BMC Bioinformatics 2006, 7:410  doi:10.1186/1471-2105-7-410

Published: 14 September 2006

Abstract

Background

One of the most powerful methods for the prediction of protein structure from sequence information alone is the iterative construction of profile-type models. Because profiles are built from sequence alignments, the sequences included in the alignment and the method used to align them will be important to the sensitivity of the resulting profile. The inclusion of highly diverse sequences will presumably produce a more powerful profile, but distantly related sequences can be difficult to align accurately using only sequence information. Therefore, it would be expected that the use of protein structure alignments to improve the selection and alignment of diverse sequence homologs might yield improved profiles. However, the actual utility of such an approach has remained unclear.

Results

We explored several iterative protocols for the generation of profile hidden Markov models. These protocols were tailored to allow the inclusion of protein structure alignments in the process, and were used for large-scale creation and benchmarking of structure alignment-enhanced models. We found that models using structure alignments did not provide an overall improvement over sequence-only models for superfamily-level structure predictions.
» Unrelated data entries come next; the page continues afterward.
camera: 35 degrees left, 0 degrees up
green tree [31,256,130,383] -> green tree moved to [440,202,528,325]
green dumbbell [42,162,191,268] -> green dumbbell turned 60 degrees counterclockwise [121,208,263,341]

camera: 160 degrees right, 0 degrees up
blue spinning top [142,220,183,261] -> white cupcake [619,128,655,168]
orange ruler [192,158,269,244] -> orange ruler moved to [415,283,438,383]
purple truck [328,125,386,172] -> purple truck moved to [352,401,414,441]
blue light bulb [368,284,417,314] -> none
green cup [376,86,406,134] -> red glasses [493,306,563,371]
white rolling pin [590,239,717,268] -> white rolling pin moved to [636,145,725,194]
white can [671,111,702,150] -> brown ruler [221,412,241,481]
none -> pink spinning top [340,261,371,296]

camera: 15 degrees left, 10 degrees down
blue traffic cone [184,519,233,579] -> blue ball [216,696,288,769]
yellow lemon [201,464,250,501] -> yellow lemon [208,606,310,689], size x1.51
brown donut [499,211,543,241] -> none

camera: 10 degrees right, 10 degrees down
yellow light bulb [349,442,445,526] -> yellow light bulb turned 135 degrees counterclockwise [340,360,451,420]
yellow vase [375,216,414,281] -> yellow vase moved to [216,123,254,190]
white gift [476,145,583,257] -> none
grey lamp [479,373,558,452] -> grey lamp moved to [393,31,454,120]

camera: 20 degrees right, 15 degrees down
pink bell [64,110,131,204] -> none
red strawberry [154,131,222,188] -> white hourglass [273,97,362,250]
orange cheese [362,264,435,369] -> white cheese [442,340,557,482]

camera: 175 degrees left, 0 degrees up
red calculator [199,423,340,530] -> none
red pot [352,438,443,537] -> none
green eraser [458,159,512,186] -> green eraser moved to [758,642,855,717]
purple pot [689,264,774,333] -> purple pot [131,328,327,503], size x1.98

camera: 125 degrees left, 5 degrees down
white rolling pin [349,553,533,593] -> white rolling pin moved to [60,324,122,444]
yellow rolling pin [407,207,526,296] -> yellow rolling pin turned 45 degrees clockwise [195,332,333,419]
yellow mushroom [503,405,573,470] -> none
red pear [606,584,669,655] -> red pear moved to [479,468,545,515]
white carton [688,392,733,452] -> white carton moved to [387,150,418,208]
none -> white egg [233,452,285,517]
However, the results also revealed that the structure alignment-enhanced models were complimentary to the sequence-only models, particularly at the edge of the "twilight zone". When the two sets of models were combined, they provided improved results over sequence-only models alone. In addition, we found that the beneficial effects of the structure alignment-enhanced models could not be realized if the structure-based alignments were replaced with sequence-based alignments. Our experiments with different iterative protocols for sequence-only models also suggested that simple protocol modifications were unable to yield equivalent improvements to those provided by the structure alignment-enhanced models. Finally, we found that models using structure alignments provided fold-level structure assignments that were superior to those produced by sequence-only models.

Conclusion

When attempting to predict the structure of remote homologs, we advocate a combined approach in which both traditional models and models incorporating structure alignments are used.